To our knowledge, this is the first case report describing the development of NASH cirrhosis associated with tamoxifen use in Korea. This young female patient was diagnosed with NASH cirrhosis after treatment with tamoxifen for 3 years. Meanwhile, she had other factors, including chronic hepatitis B and type 2 diabetes mellitus, in addition to tamoxifen therapy, which could adversely influence her liver status. According to previous reports, patients receiving nucleos(t)ide analogue therapy for hepatitis B usually show improved or stable fibrosis stage [7]. However, type 2 diabetes mellitus can be an important risk factor for deteriorating liver function. As discussed earlier, type 2 diabetes mellitus is a significant risk factor for NAFLD [5]. Given the rapid progression to liver cirrhosis in this case, major cause of progression to liver cirrhosis is tamoxifen and synergistically effect of type 2 diabetes mellitus also should be considered.

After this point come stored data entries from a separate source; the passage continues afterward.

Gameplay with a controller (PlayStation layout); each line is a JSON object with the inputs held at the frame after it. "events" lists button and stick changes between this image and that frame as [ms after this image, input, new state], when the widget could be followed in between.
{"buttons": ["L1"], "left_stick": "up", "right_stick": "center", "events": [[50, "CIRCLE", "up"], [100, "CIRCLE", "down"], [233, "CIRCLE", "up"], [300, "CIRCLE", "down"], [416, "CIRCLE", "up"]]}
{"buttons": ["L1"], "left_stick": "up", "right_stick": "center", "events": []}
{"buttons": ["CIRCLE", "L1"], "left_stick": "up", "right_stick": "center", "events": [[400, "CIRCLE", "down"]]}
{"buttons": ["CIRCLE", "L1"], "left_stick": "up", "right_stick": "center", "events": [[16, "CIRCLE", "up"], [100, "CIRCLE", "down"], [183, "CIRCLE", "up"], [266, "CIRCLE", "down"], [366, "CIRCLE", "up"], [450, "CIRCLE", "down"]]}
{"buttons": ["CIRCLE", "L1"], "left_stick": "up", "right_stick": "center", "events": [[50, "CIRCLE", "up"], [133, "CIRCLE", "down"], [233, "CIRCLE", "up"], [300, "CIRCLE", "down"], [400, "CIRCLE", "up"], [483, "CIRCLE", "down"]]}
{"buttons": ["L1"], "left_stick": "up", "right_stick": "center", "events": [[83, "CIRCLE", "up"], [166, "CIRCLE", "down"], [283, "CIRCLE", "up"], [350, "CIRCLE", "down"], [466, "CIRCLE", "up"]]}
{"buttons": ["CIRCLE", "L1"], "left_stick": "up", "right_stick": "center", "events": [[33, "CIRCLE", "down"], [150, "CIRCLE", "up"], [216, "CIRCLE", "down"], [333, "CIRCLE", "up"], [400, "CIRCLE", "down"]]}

The association between tamoxifen and NAFLD has been reported by several studies. Tamoxifen, a selective estrogen receptor modulator, has mixed agonist and antagonist activity depending on the target tissue [2]. It was suggested that tamoxifen causes fatty liver by promoting de novo fatty acid synthesis and inhibiting fatty acid β-oxidation [8]. However, the possibility of developing NAFLD is not considered as a contraindication for tamoxifen use owing to its benign course and reversibility after drug withdrawal and a study has suggested that routine liver function testing is not required even in patients who have other risk factors for NASH [9]. However, reversibility after drug withdrawal is usually evaluated with a blood test in patients with NAFLD without cirrhosis, though data on patients with NASH cirrhosis is limited. Cases of biopsy-confirmed NASH cirrhosis after stopping tamoxifen have also been reported [10]. Therefore, regular liver function testing might be a reasonable approach to determine the optimal timing of drug withdrawal in patients who have received tamoxifen therapy. Another important point is early recognition of tamoxifen induced liver toxicity by physicians. In our case, liver biopsy was performed on the patient at a late stage even though she was followed up regularly to monitor chronic hepatitis B.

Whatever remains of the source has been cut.